CFTC Commissioner Dan Berkovitz proposed a number of measures that might increase competition in the swaps markets.

In remarks at the Commodity Markets Council State of the Industry, Mr. Berkovitz stated that he voted against the CFTC's proposal to change the swap trading rules because it conflicted with the free and open competition principles that are within the Commodity Exchange Act and the Dodd-Frank Act. He complained that the current swaps market is dominated by a "few large bank dealers," with the five largest dealers party to 80% of the notional amount traded. He stated that "[t]hese high levels of concentration show that the largest dealers possess considerable market power . . . [and] also present potential systemic risks, since the failure of one of these firms in a highly interconnected market could have significant impacts on the other firms in the market." Mr. Berkovitz noted that economic evidence exists demonstrating that the CFTC's current swap execution facility ("SEF") rules have "led to more competition, greater liquidity, more electronic trading, better price transparency, and lower prices for swaps that are traded on regulated platforms."

Mr. Berkovitz offered several examples of improvements to the swaps market, including:

  • expanding floor trader registration (allowing non-dealer traders to register as floor traders instead of swap dealers);
  • altering bank capital requirements that affect futures commissions merchants;
  • scraping name give-up, on the grounds that name give-up is a "major deterrent to non-dealers seeking to participate on dealer-only platforms as it provides the dealers with valuable information about a counterparty's positions"; and
  • permitting "average pricing" for buy-side swap trades.

Commentary / Bob Zwirb

Commissioner Berkowitz's views regarding the need for the CFTC to 1) promote competition in the swap dealer market and 2) prescribe the modes for trading swaps rest on notions that from an antitrust perspective are subject to debate. For example, his thesis that "high levels of concentration [in such markets] show that the largest dealers possess considerable market power" is based on the so-called "market concentration doctrine," whose basic tenet correlates concentration with higher profits and market power. But the literature in industrial organization long ago questioned whether such a correlation exists or whether market power was responsible. A report issued in 1969 by the Task Force on Productivity and Competition headed by Nobel laureate George Stigler, for example, noted that "the correlation between concentration and profitability is weak, and many factors besides the number of firms in a market appear to be relevant to the competitiveness of their behavior." See also Harold Demsetz, "The Market Concentration Doctrine," AEI-Hoover Policy Study 7, August 1973; Demsetz, "Industry Structure, Market Rivalry, and Public Policy," 16 J.L. & Econ. 1 (1973).

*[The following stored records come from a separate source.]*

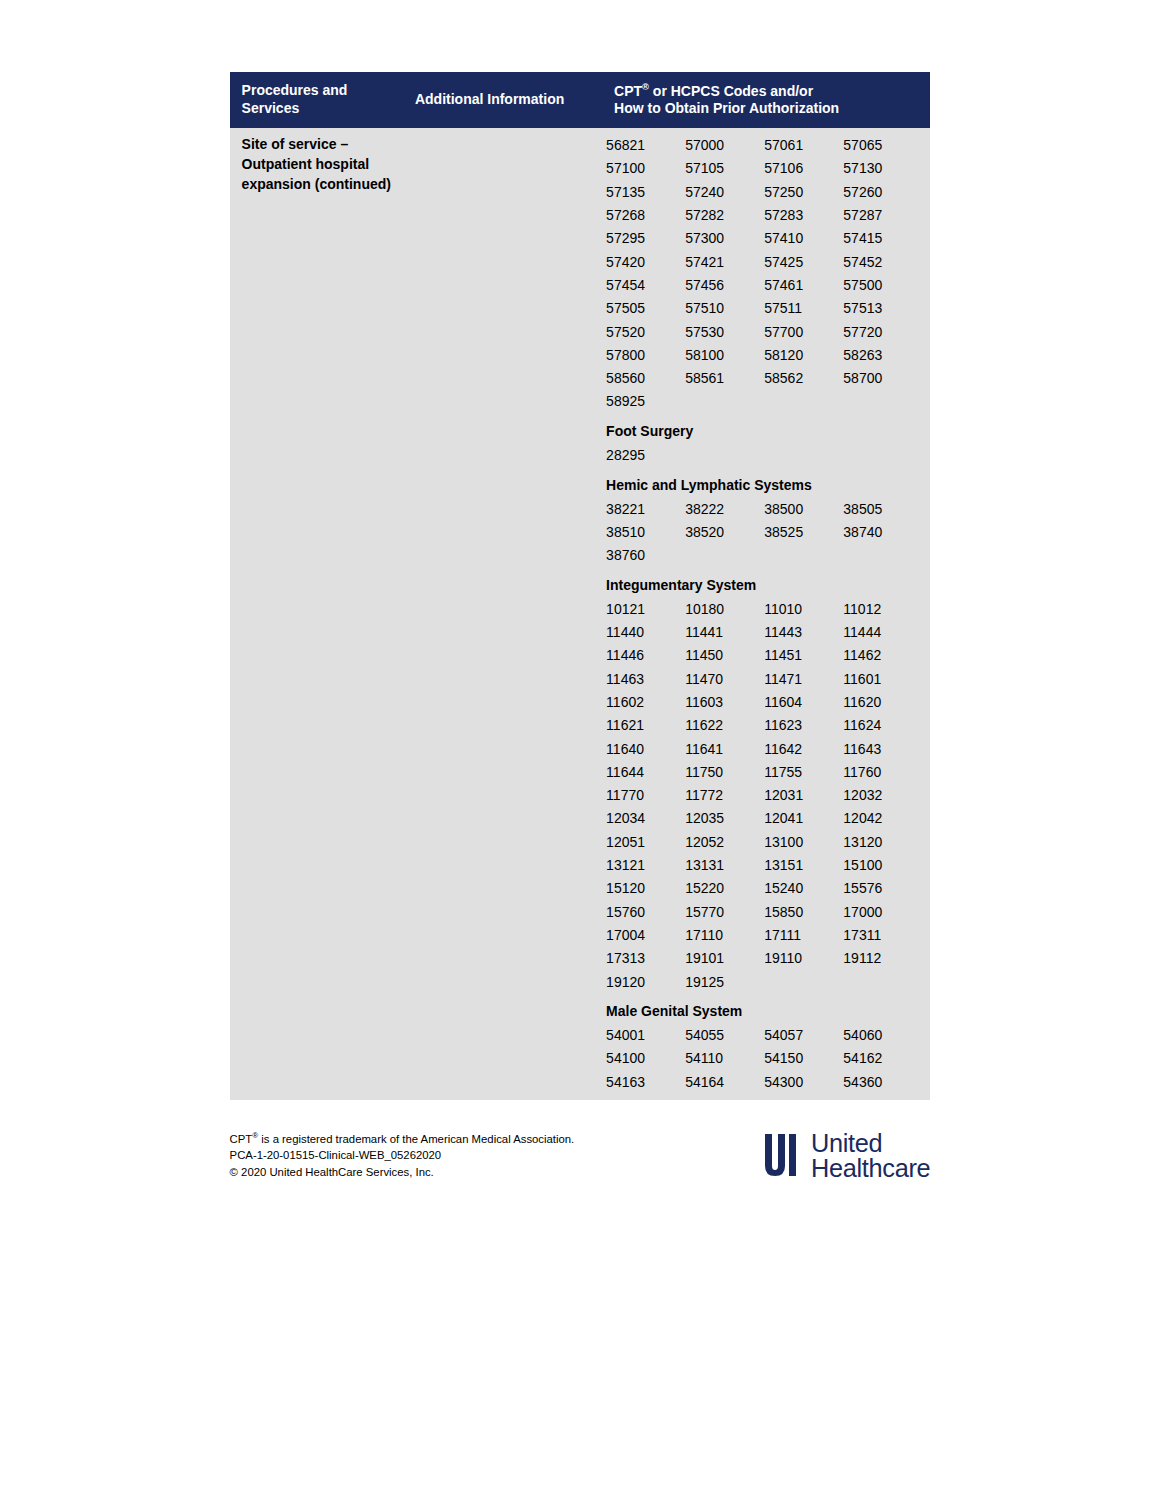| Procedures and Services | Additional Information | CPT ® or HCPCS Codes and/or How to Obtain Prior Authorization |
| --- | --- | --- |
| Site of service – Outpatient hospital expansion (continued) | | 56821 57000 57061 57065 57100 57105 57106 57130 57135 57240 57250 57260 57268 57282 57283 57287 57295 57300 57410 57415 57420 57421 57425 57452 57454 57456 57461 57500 57505 57510 57511 57513 57520 57530 57700 57720 57800 58100 58120 58263 58560 58561 58562 58700 58925 Foot Surgery 28295 Hemic and Lymphatic Systems 38221 38222 38500 38505 38510 38520 38525 38740 38760 Integumentary System 10121 10180 11010 11012 11440 11441 11443 11444 11446 11450 11451 11462 11463 11470 11471 11601 11602 11603 11604 11620 11621 11622 11623 11624 11640 11641 11642 11643 11644 11750 11755 11760 11770 11772 12031 12032 12034 12035 12041 12042 12051 12052 13100 13120 13121 13131 13151 15100 15120 15220 15240 15576 15760 15770 15850 17000 17004 17110 17111 17311 17313 19101 19110 19112 19120 19125 Male Genital System 54001 54055 54057 54060 54100 54110 54150 54162 54163 54164 54300 54360 |
CPT® is a registered trademark of the American Medical Association.
PCA-1-20-01515-Clinical-WEB_05262020
© 2020 United HealthCare Services, Inc.
United
Healthcare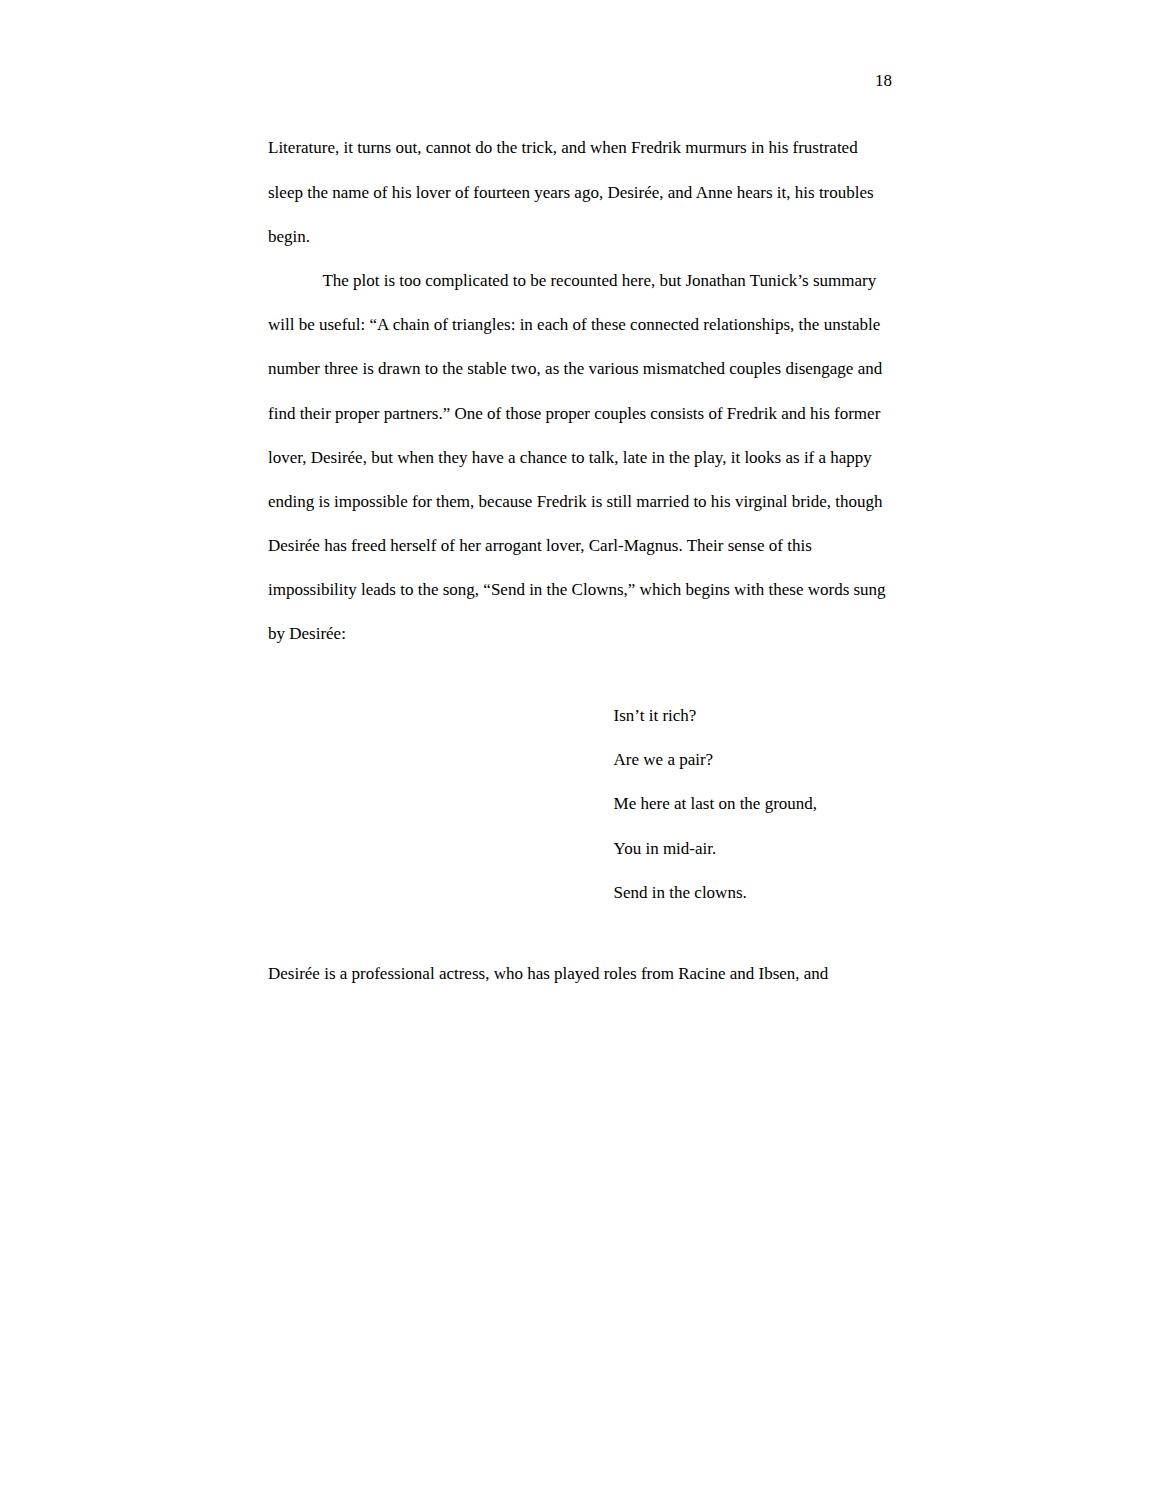18
Literature, it turns out, cannot do the trick, and when Fredrik murmurs in his frustrated sleep the name of his lover of fourteen years ago, Desirée, and Anne hears it, his troubles begin.
The plot is too complicated to be recounted here, but Jonathan Tunick’s summary will be useful: “A chain of triangles: in each of these connected relationships, the unstable number three is drawn to the stable two, as the various mismatched couples disengage and find their proper partners.” One of those proper couples consists of Fredrik and his former lover, Desirée, but when they have a chance to talk, late in the play, it looks as if a happy ending is impossible for them, because Fredrik is still married to his virginal bride, though Desirée has freed herself of her arrogant lover, Carl-Magnus. Their sense of this impossibility leads to the song, “Send in the Clowns,” which begins with these words sung by Desirée:
Isn’t it rich?
Are we a pair?
Me here at last on the ground,
You in mid-air.
Send in the clowns.
Desirée is a professional actress, who has played roles from Racine and Ibsen, and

What Stigler and Demsetz demonstrated nearly half a century ago is that other factors such as efficiency or consumer preferences rather than market power may give rise to concentration in an industry. And in the swaps markets, those "other factors" include the preferences of market participants, who appear to favor more trading venues and more means of trading (including trading with certain dealers) than those favored by Mr. Berkovitz. It is this very preference for what economist Craig Pirrong characterizes as "a diversity of trading mechanisms" that appears to be driving the reforms proposed by Chair Giancarlo and for the disappointment (even within the CFTC) with the failure of the SEF trading model to gain traction. See Pirrong, SEFs: The Damn Dogs Won't Eat It! (noting that the buy side was very resistant to the SEF mandate despite the fact that they were the supposed beneficiaries of a more transparent and more competitive trading mechanism intended to "break a cabal of dealers").